I’m not talking about outlawing foie gras. That’s dumb enough. No, they voted to build the formerly high- but now low-speed choo choo train from a place no one wants to be to a place no one wants to go.

From a voter-approved 2008, $9.95-billion bond issue to build this boondoggle, the price has ballooned to nearly $100 billion, with no way to pay for it. But Gov. Jerry Brown and his cohorts, despite no support, just decided to build it anyway.

To this we add the fact that Brown just extorted $1.4 million from Costa Mesa residents because he thinks he needs it more than we do. This would be funny if it wasn’t so tragic.

What do we Newport-Mesans do to somehow stop this madness?

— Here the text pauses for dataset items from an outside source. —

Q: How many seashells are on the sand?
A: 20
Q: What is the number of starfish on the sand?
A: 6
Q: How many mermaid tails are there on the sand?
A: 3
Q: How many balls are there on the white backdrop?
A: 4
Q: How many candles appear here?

If Costa Mesa passes the charter proposal come November, I suggest we consider going one step further by voting to secede from California.

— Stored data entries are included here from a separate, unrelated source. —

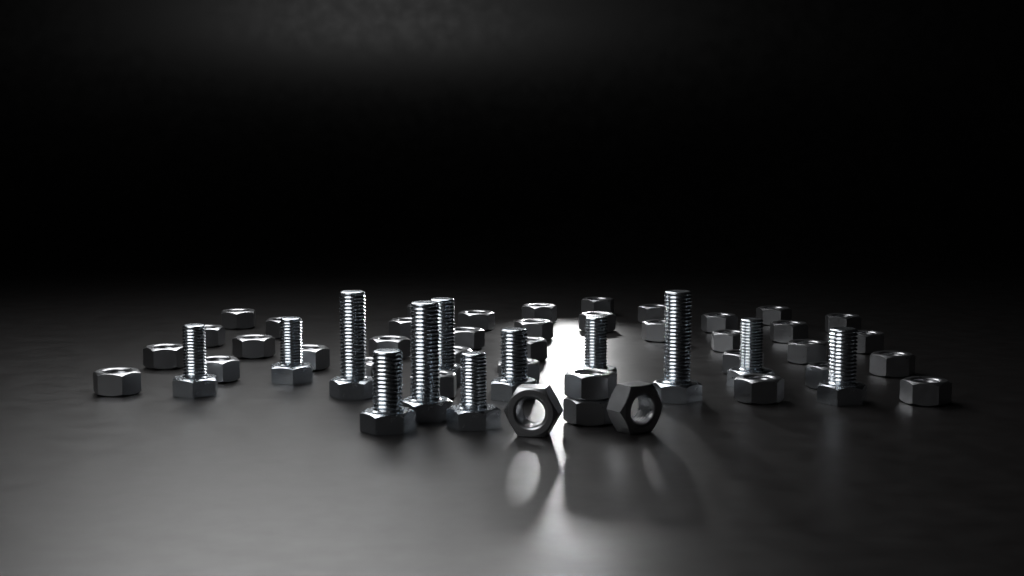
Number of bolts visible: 12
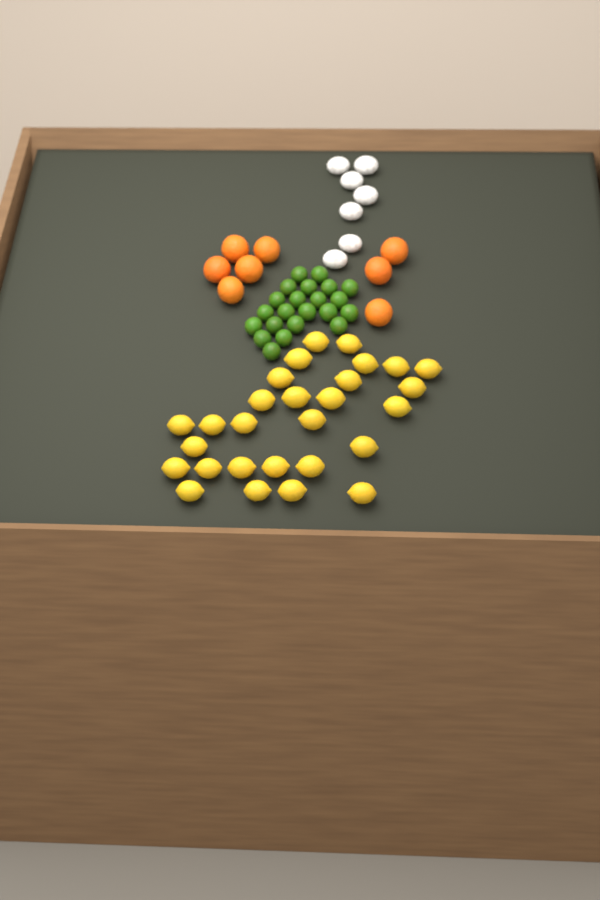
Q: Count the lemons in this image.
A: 28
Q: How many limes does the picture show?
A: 22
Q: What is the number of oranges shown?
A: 8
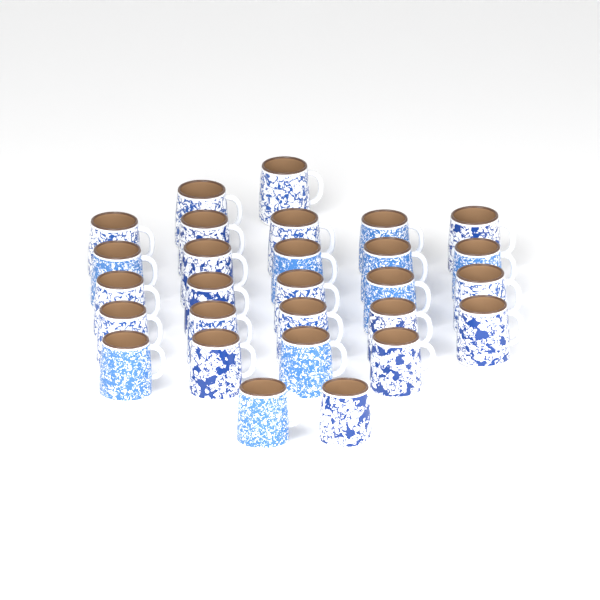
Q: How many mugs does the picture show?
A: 28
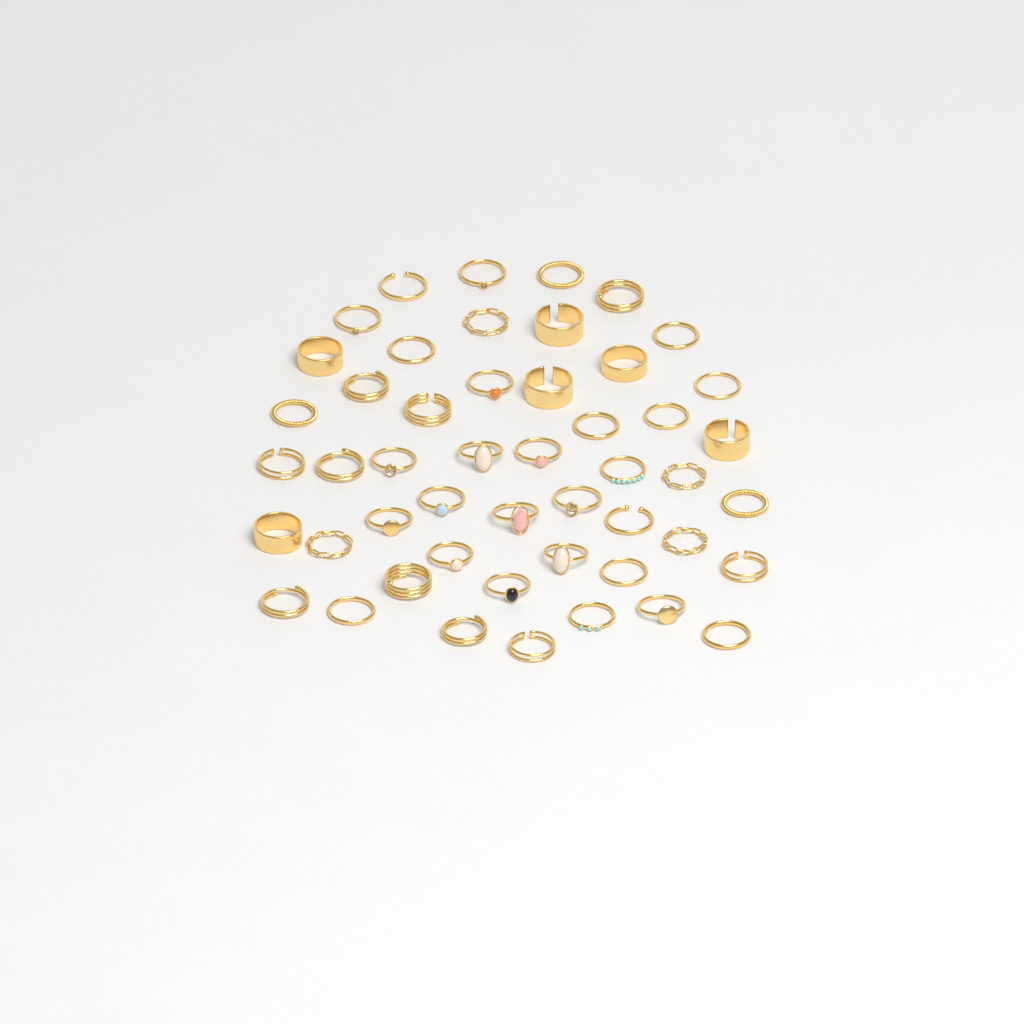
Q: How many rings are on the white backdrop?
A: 49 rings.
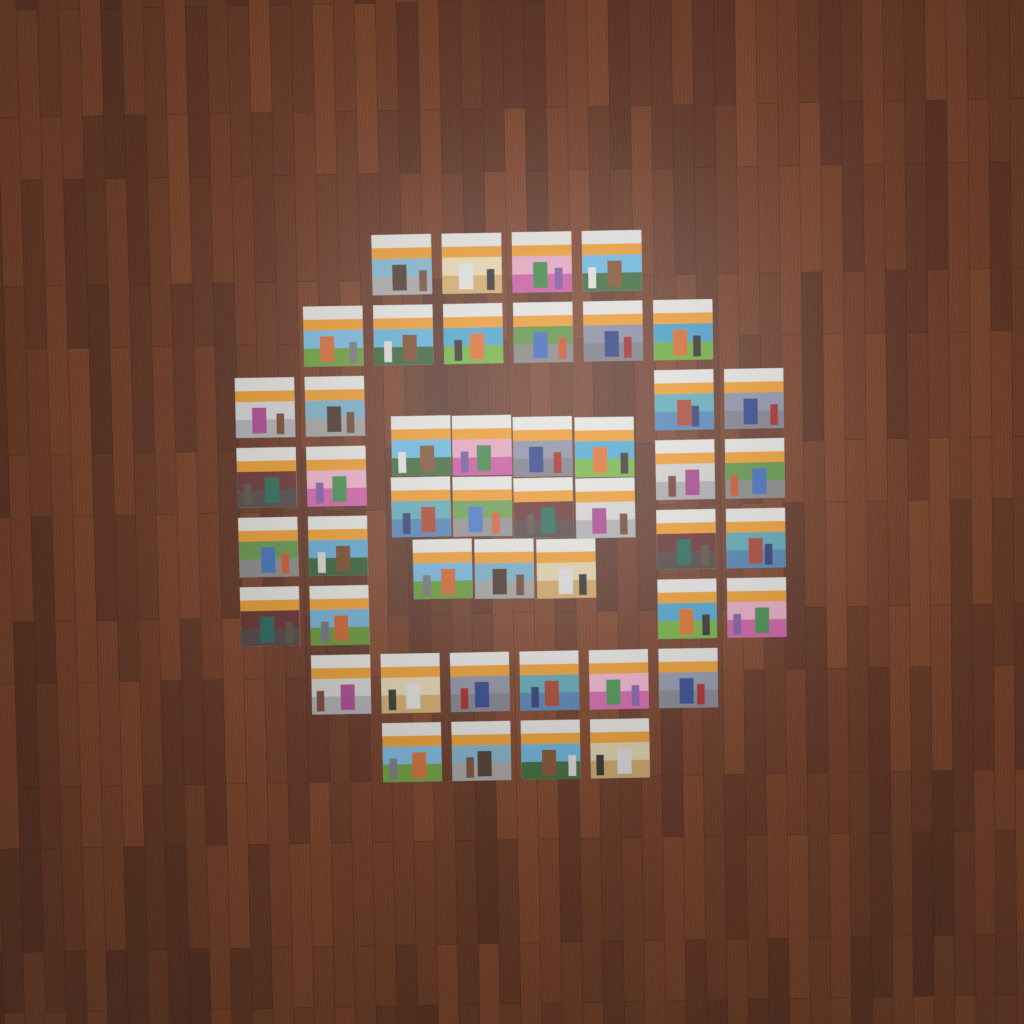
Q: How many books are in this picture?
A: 47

And I would invite our friends in Newport Beach to join with us in this Quixotic quest. We could then build a nice impenetrable wall all around our geography and place gates at strategic locations for folks to get in and out.

Gate guards would, of course, allow residents free ingress and egress, but visitors would have to buy a day pass. Twenty bucks ought to cover it. Maybe we give them a free smoothie or a two-for-one coupon at a local restaurant, with the advertising thereon and the day pass revenue paying for the cost of hiring non-union gate guards.

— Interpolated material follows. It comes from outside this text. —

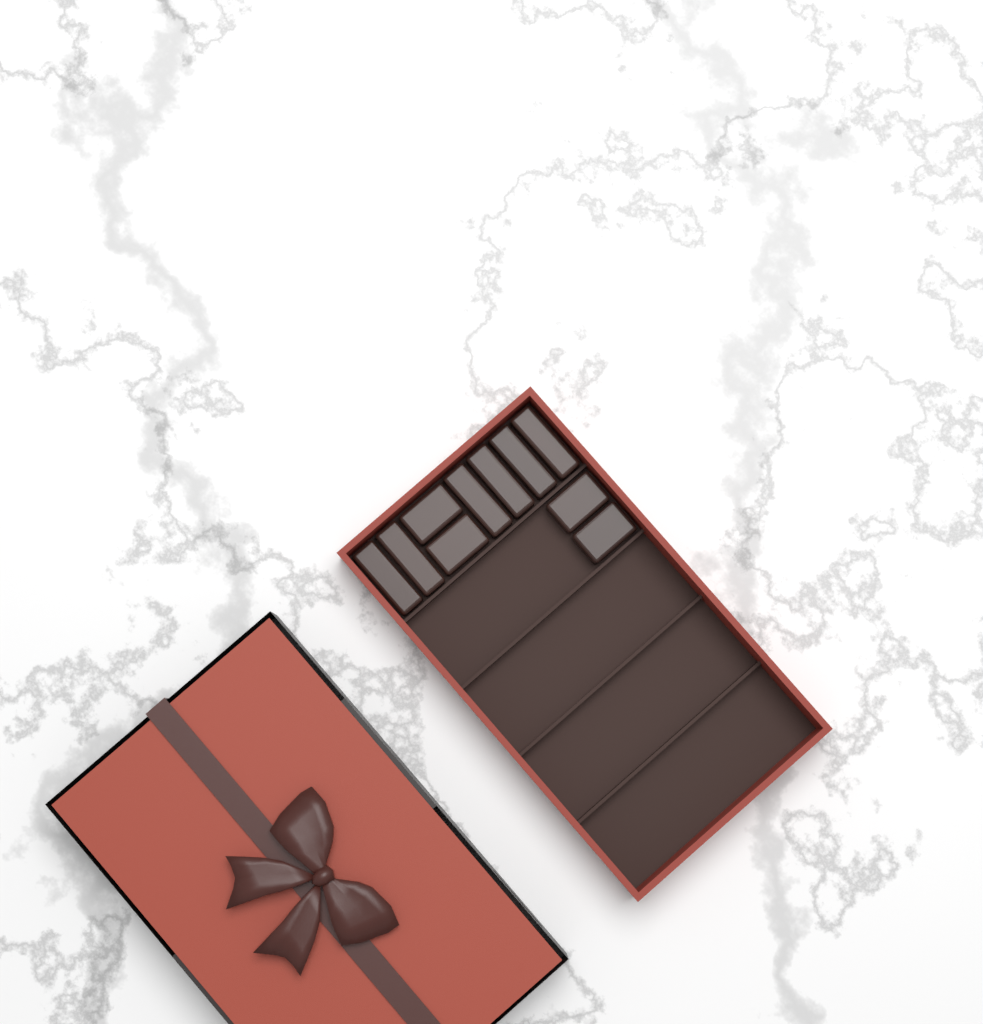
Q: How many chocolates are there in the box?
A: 10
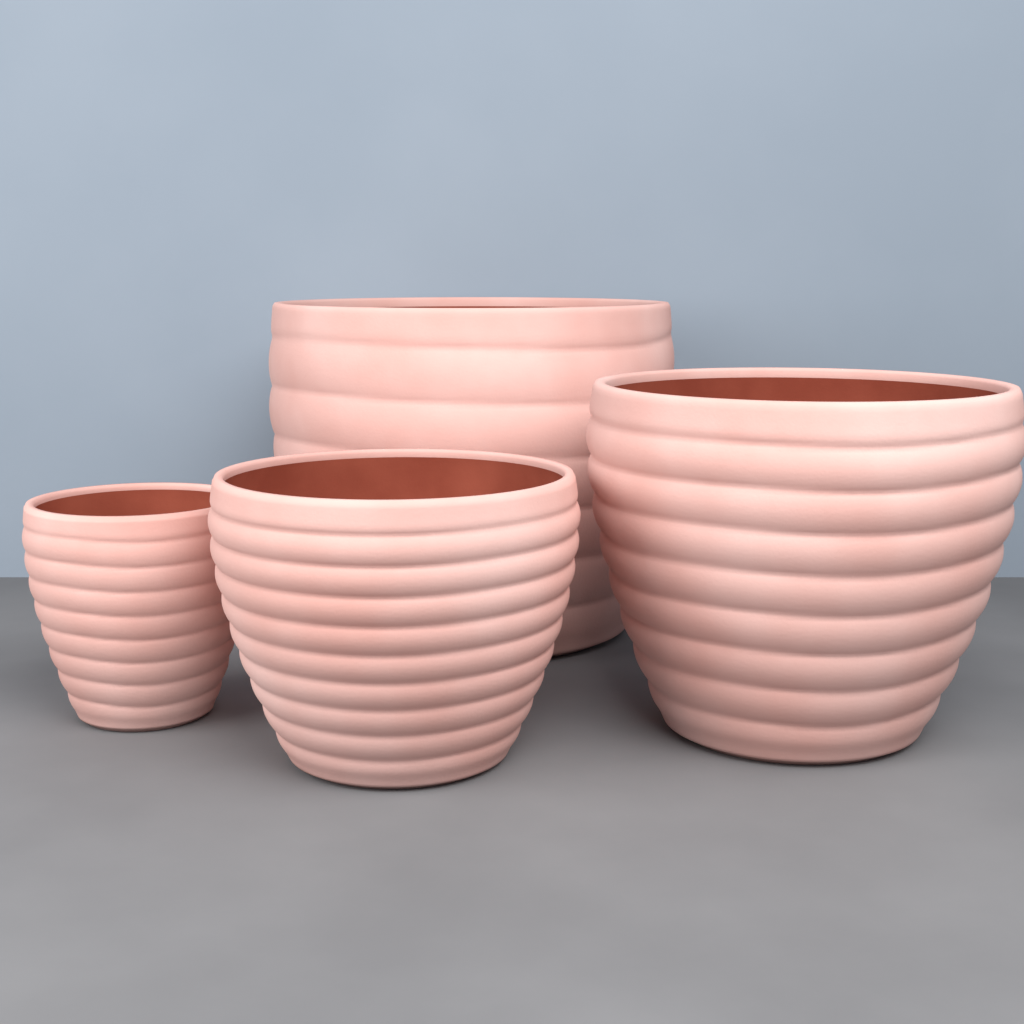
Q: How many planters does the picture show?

So, unlike the “professional” politicians in Washington, D.C., who have proven both their inability and their unwillingness over the decades to secure our nation’s borders, we of Newport-Mesa could show them all how it’s done. And in doing so, dramatically lower our taxes, and create a place to which everybody would want to move and vastly improve our quality of life.

Oh, and I would suggest also, that if any of those Sacramento legislators want to visit the new and exciting Independent Democratic Republic of Mesa-Newport, their entry fees would be increased by at least a couple of pounds of foie gras.

CHUCK CASSITY is a longtime Costa Mesa resident active in education, youth sports and other causes. His column appears every other Friday.